Улыбка сошла с ее лица. Все проявляли столько заботы о ней, все, кроме мужа.

— Нет, Бидлс, не нужно. Я сегодня не завтракаю с матерью из-за почты, которую мне нужно просмотреть. Пожалуйста, пришли ко мне Эмму.

Но, переодевшись, Элизабет поняла, что ей нечем себя занять. Она написала два письма сыновьям, полистала томик английской поэзии, но не нашла там ни одной строки, где бы упоминалось лоно женщины или мужской член.

Говорилось о поцелуях, но без языка, о вздохах, но не о подлинной страсти; воспевалась любовь, но не соитие. Опавшие лепестки цветов символизировали смерть, но ни один из них не обнажил своей сердцевины.

Женщина в Аравии… имеет право требовать развода, если муж ее не удовлетворяет.

Она отшвырнула книгу, которая ударилась о стену. За внушительным шлепком послышался легкий стук в дверь.

— Миссис Петре.

Стук стал настойчивее.

— Миссис Петре!

Пригладив волосы, Элизабет открыла дверь в спальню.

— Да, Бидлс?

— К вам посетительница, мадам.

Склонившись, Бидлс протянул ей маленький серебряный поднос. На нем лежала визитка с загнутым правым уголком, означавшим, что, кем бы ни оказалась посетительница, она желала быть принятой.

Заинтересовавшись, Элизабет взяла визитку. На карточке черной вязью значилось «графиня Девингтон», мать Рамиэля.

Элизабет резко подняла голову.

— Я сегодня не принимаю, Бидлс.

— Как вам будет угодно, мадам.

Закрыв дверь, Элизабет прислонилась к ней спиной. Как посмела эта женщина заявиться к ней в дом? Мать, бросившая своего ребенка, когда тот больше всего нуждался в ее любви и заботе.

В дверь опять постучали.

— Миссис Петре.

Бидлс.

Она осторожно приоткрыла дверь.

Дворецкий вновь поклонился. Правда, на этот раз его всегда невозмутимый и достойный вид был несколько подпорчен одышкой, сказались два спешных подъема по лестнице. На подносе лежал сложенный вдвое листок.

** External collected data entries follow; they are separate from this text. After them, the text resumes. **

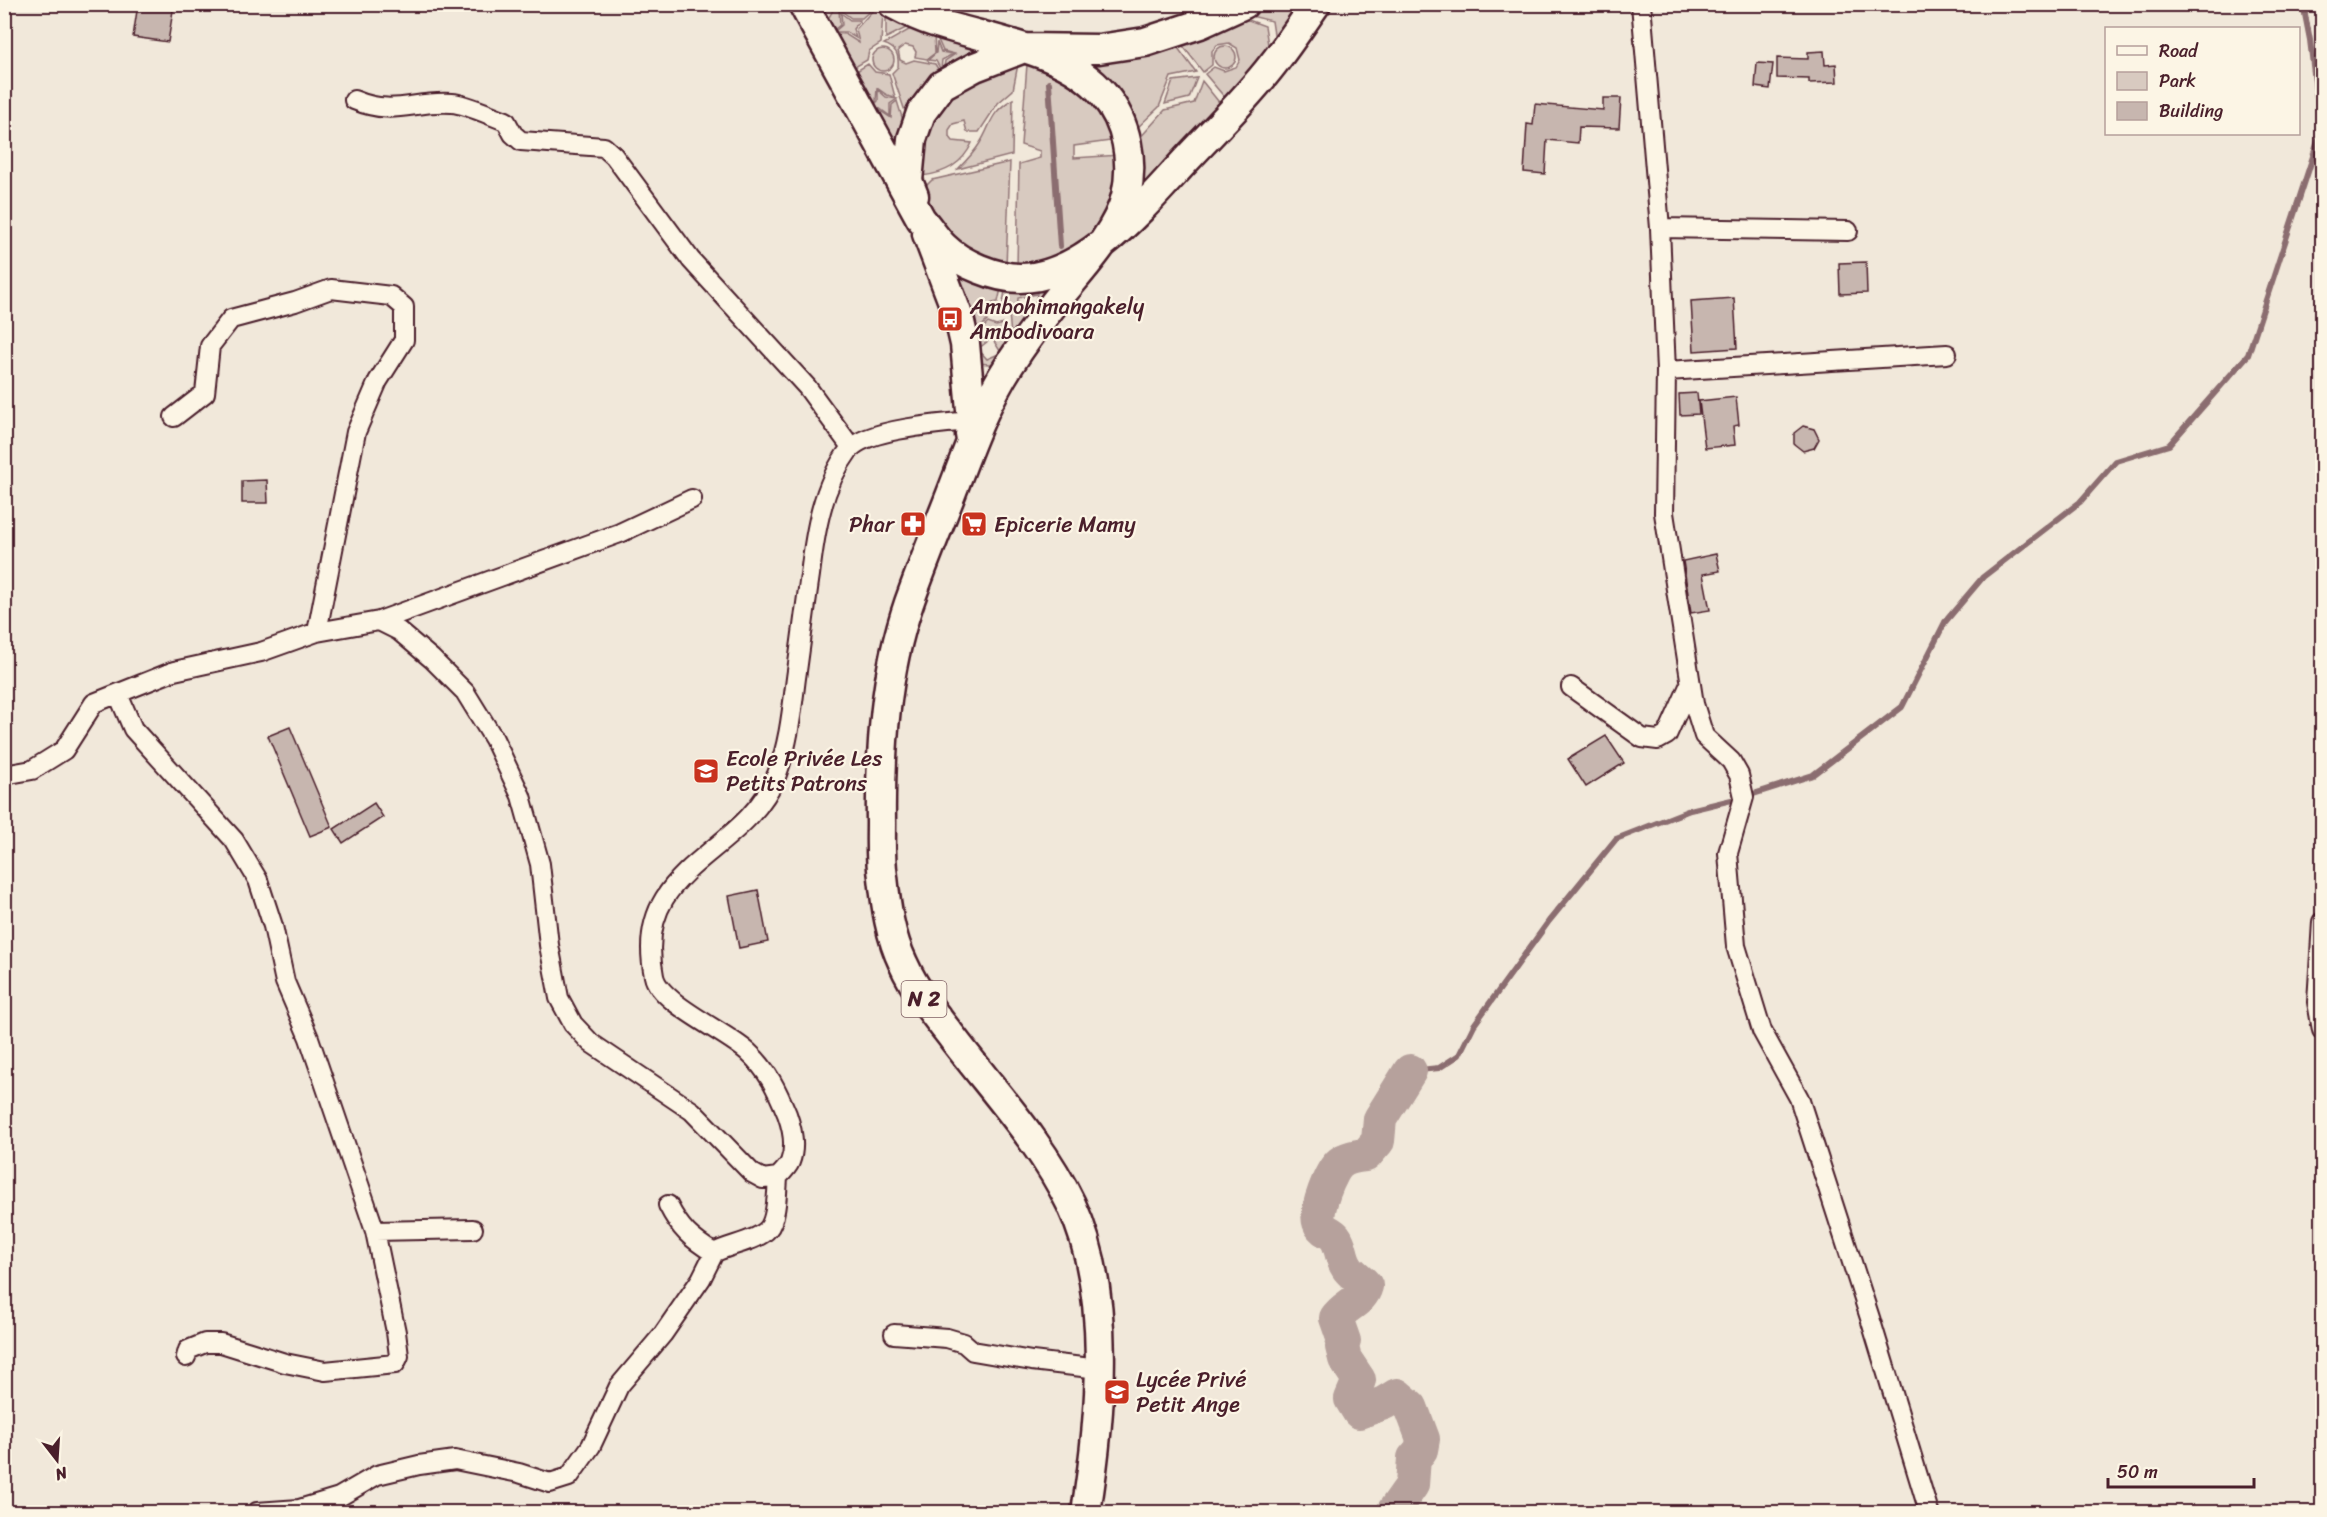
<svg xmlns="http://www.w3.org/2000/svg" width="2327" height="1517" viewBox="0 0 2327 1517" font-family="Sriracha,sans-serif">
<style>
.green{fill:#d8cac0;stroke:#917476;stroke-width:1.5}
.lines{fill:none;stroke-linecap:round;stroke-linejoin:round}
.stream{stroke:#8b6d6f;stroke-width:6}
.river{stroke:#b6a19c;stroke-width:34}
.building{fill:#c7b6af;stroke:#4a1f2b;stroke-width:1.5}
.street-casing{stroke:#4a1f2b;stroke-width:22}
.primary-casing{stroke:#4a1f2b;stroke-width:33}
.street{stroke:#fcf5e5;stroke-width:18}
.primary{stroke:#fcf5e5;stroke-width:28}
.labels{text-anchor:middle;stroke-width:4.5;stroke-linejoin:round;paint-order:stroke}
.shield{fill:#fcf5e5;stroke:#7f5f63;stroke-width:1.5}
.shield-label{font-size:21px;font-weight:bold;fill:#4a1f2b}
.poi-label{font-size:22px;fill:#4a1f2b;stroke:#fcf5e5;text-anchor:start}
</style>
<rect width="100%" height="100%" fill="#f1e8da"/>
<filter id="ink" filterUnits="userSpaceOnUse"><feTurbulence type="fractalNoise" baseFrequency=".0167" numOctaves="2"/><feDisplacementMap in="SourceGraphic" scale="12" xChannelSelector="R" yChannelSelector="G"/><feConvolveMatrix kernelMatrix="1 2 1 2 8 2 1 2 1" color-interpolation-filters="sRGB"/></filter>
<g filter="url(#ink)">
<!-- green -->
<path class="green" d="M836,5H870L874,7L862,18H851L839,9L840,25L830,33L845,34L859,43L856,29L875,8L883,12L881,43L869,51L867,60L848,71L824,26Z
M1263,5H1301L1275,41L1272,21L1247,15Z
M841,13L850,20H860L853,29L856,38L846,32H834L842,25Z
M886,13L910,26L886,38Z
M1243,18L1265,26L1269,51L1227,100L1205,74L1214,67L1224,71L1236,67L1240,60L1237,48L1229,43L1217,45L1212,51V65L1203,72L1180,42Z
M914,27L934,34L935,53L927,59L915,57L916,52L913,47L905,45L898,50L900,60L906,63L914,60L935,64L941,74L909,123L892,73L898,67C899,54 896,48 884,44Z
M936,35L985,51L943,73L945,61L955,54L943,51Z
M937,42L941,52L953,54L942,60L941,70L936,61L928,60L936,53Z
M1175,44L1196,72L1171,77L1159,107L1135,130L1078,59Z
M1214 57a11 11 0 1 1 22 0a11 11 0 1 1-22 0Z
M872 60a11 11 0 1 1 22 0a11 11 0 1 1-22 0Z
M868,64L875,72L889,74L895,97L887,95L877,88L876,101L868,107L850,75Z
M1018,64L1013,90L998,103L979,132H967L964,121L953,124L949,130V136L953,141L972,143C962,165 944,174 921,176L922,131L953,90Z
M1027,64L1041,65L1081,85L1118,140L1074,146V158L1120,155L1116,194L1090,238L1055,261L1017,267L1019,164L1040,158V151L1021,145Z
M1197,78L1189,98L1165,104L1173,81Z
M1202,81L1222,106L1138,193V140L1165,110L1194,103Z
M878,90L886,97L897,99L890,104V116L879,108L870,109L878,101Z
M1013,99L1012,155L958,169C966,161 974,153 980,143C992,124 989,113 1013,99Z
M897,101L905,127L900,166L870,111L879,110L891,118L892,105Z
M1010,162L1006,266L992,264L937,227L922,190L932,180Z
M953,265L1002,284L998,302C987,303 982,312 987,321L971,336Z
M1064,277L1035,307L1037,294L1018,298L1017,315L1035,309L1012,347L1009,313L1003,303L1006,284Z
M988,323L996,326L1004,324L1007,354L1000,351L992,338L978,349L987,359L1001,353V365L977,363L971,339Z"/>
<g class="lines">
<!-- stream -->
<path class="stream" d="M1049,83L1060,246
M1410,1071L1439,1068L1459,1055L1474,1025L1549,921L1616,839L1690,810L1744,797L1813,775L1902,707L1945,622L1983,577L2080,502L2116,461L2169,445L2248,355L2321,132L2310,40L2303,4"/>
<!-- river -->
<path class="river" d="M1393,1512L1412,1485L1414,1458L1421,1450L1423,1439L1411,1407L1397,1395L1384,1403L1359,1412L1351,1399L1359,1380L1345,1359L1342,1347L1344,1341L1336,1318C1344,1305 1362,1302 1366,1286C1361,1279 1351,1274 1347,1267C1340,1257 1342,1246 1335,1237C1331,1231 1322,1232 1319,1222C1315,1211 1330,1171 1340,1163C1347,1157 1358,1156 1366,1155L1378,1141L1380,1119L1410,1071"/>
</g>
<!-- building -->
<path class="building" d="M138,4H174L168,42L133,37Z
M1824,51L1825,65L1836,64L1837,82L1809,83V79L1777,78V58L1808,59V52Z
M1757,63L1773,64L1770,89L1755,87Z
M1603,98H1621L1619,128L1579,127L1578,143L1547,140L1545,174L1524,172L1527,124L1533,125L1535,104L1603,110Z
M1866,262L1867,293L1840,294L1839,263Z
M1734,298L1737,348L1694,351L1691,301Z
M1697,393L1699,414L1680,415L1679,394Z
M1736,397L1739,425L1733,426L1735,445L1705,448L1699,401Z
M1803,426L1814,429L1819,439L1814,448L1803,451L1794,444V433Z
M267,480L268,503H242V481Z
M1716,554L1720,571L1703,574L1710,610L1691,613L1683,561Z
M290,727L332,827L310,836L268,736Z
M1606,736L1624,763L1586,787L1568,759Z
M374,803L383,817L343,843L334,829Z
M758,890L768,942L739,948L729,896Z"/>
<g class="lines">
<defs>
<path id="street" d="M1641,4L1660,228L1666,371L1664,513L1694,704L1704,736L1731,761L1739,775L1744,797L1728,853L1736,946L1762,1031L1799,1098L1870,1318L1929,1512
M354,100C395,117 413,100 452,103C467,104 491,116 506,121L513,134L521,141L604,147L614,156L691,260L807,387L851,447
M1660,228L1848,231
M1666,371L1947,354
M174,417L205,393L210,346L231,319L295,302L331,289L391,296L404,307V340L378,381L356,432L317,632
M379,621L620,533L692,499
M1571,687L1642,738L1658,740L1667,735L1690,684
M118,694L133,729L234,840L258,880L273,926L285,982L309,1038L375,1231L396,1332L399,1356L395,1364L325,1371L285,1363L221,1343H205L188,1350L186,1357
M4,775L32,770L64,750L94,703L174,671L261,652L317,632L379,621L399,631L432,659L465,692L494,739L521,796L540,864L549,945L559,998L573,1024L591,1043L692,1111L752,1173L763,1179L778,1177C782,1173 788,1167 790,1162C796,1147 792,1128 787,1114C777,1090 768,1070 748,1052C727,1032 659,1003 654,976C631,864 744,858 777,774C789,743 792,710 796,678C801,643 805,609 810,575C815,532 822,486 849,450C866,429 946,423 972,421L979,424
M2322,922L2317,1002L2322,1030
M668,1205C680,1229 691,1239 714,1253
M375,1231L473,1229
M894,1334L947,1338L964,1343L973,1351L1032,1361L1099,1369
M257,1512L299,1509L339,1497L377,1475L419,1465L455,1460L519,1473L550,1483L569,1477L591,1446L619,1386L663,1334L701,1279L714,1253C728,1245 758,1241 768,1229C777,1219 777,1191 778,1177"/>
<path id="primary" d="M803,4L921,219C929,228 936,239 944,247C961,264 996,278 1020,278C1086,278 1146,203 1187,159C1216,128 1247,98 1273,64C1288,45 1302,24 1316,4
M893,4C906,11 920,18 934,22C987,40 1067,49 1104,95C1127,122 1134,161 1126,196C1117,235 1076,275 1052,306C1037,325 1023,344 1010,364C984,404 968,450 951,494C937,530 922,566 909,603C885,673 880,749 881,823C881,841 880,859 883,877C886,906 890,936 903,963C915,990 934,1014 952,1037C993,1091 1042,1143 1071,1204C1113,1293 1101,1418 1086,1512
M914,196L908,181L912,139L921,113L942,85L975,67L1024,48L1099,49L1145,42L1200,24L1244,4
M927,234L959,318L965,344L972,421L970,435"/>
</defs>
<!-- street casing -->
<use href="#street" class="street-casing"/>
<!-- primary casing -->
<use href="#primary" class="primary-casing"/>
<!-- street -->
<use href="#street" class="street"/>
<!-- primary -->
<use href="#primary" class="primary"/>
</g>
</g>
<!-- icons -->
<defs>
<symbol id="bus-square" viewBox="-11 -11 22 22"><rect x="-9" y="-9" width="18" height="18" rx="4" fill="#c8321e" stroke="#fcf5e5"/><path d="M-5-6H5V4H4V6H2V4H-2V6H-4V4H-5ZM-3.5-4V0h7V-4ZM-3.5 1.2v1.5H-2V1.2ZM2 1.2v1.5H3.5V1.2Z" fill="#fff"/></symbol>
<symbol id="pharmacy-square" viewBox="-11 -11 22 22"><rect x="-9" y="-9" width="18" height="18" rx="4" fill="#c8321e" stroke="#fcf5e5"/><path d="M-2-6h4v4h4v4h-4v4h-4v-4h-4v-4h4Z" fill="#fff"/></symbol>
<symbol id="supermarket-square" viewBox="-11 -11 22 22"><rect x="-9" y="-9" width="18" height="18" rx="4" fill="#c8321e" stroke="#fcf5e5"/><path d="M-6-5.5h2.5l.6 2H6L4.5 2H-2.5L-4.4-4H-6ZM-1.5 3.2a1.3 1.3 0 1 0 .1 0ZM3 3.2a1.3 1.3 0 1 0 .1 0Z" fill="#fff"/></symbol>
<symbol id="school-square" viewBox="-11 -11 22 22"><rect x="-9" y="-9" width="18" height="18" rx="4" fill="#c8321e" stroke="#fcf5e5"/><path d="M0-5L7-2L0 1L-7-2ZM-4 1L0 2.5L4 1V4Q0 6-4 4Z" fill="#fff"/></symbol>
</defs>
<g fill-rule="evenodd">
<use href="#bus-square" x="935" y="304" width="30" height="30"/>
<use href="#pharmacy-square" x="898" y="509" width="30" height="30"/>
<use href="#supermarket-square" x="959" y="509" width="30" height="30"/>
<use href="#school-square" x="691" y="756" width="30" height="30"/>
<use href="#school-square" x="1102" y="1377" width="30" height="30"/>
</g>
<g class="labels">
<!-- shield labels -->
<rect class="shield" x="901.5" y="981" width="45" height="36" rx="4.5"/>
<g class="shield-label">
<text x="924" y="1006">N 2</text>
</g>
<!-- poi labels -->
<g class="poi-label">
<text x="970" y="314">Ambohimangakely<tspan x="970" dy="25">Ambodivoara</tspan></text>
<text x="894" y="532" text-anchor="end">Phar</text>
<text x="994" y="532">Epicerie Mamy</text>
<text x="726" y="766">Ecole Privée Les<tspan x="726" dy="25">Petits Patrons</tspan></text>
<text x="1136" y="1387">Lycée Privé<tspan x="1136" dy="25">Petit Ange</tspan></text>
</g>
</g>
<!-- margin -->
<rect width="2327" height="1517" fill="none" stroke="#fcf5e5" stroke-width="24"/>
<rect x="12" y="12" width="2303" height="1493" fill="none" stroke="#4a1f2b" stroke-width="2" filter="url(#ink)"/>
<!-- legend -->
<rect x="2105" y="27" width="195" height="108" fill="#fcf5e5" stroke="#b59f9b" stroke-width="1.5"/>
<rect x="2117" y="46" width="30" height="9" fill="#fcf5e5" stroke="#b59f9b" stroke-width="1.5"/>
<text x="2159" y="57" font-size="18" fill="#4a1f2b">Road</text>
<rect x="2117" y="72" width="30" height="18" fill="#d8cac0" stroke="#b59f9b" stroke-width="1.5"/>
<text x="2159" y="87" font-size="18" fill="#4a1f2b">Park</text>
<rect x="2117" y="102" width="30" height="18" fill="#c7b6af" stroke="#b59f9b" stroke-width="1.5"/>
<text x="2159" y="117" font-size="18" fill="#4a1f2b">Building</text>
<!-- north arrow -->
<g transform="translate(57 1460) rotate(163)" stroke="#fcf5e5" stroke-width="4.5" paint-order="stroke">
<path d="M0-4.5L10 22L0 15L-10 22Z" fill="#4a1f2b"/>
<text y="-9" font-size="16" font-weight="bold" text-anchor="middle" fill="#4a1f2b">N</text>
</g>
<!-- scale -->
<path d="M2108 1478v9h146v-9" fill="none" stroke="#4a1f2b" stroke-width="3"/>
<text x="2117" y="1478" font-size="18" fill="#4a1f2b" stroke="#fcf5e5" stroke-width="4.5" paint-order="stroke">50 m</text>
</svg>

— Графиня настояла, чтобы я передал вам эту записку.

Почерк у графики был четким, а содержание записки предельно ясным: «Вы можете принять сейчас меня или потом — моего сына».

Губы Элизабет сжались в тонкую линию. Она знала. Вот что значит довериться. Предательство мужчин уже давно не ранило Элизабет, но на этот раз она почувствовала ожесточение.

— Пожалуйста, пригласите графиню в гостиную, Бидлс, и попросите приготовить чай.

Графиня Девингтон грелась у камина. На ней было темно-малиновое шелковое платье и бархатная черная шляпка, приколотая с небрежным изяществом к золотистым волосам. Серые глаза графини встретились с глазами Элизабет в зеркале, висевшем над каминной полкой.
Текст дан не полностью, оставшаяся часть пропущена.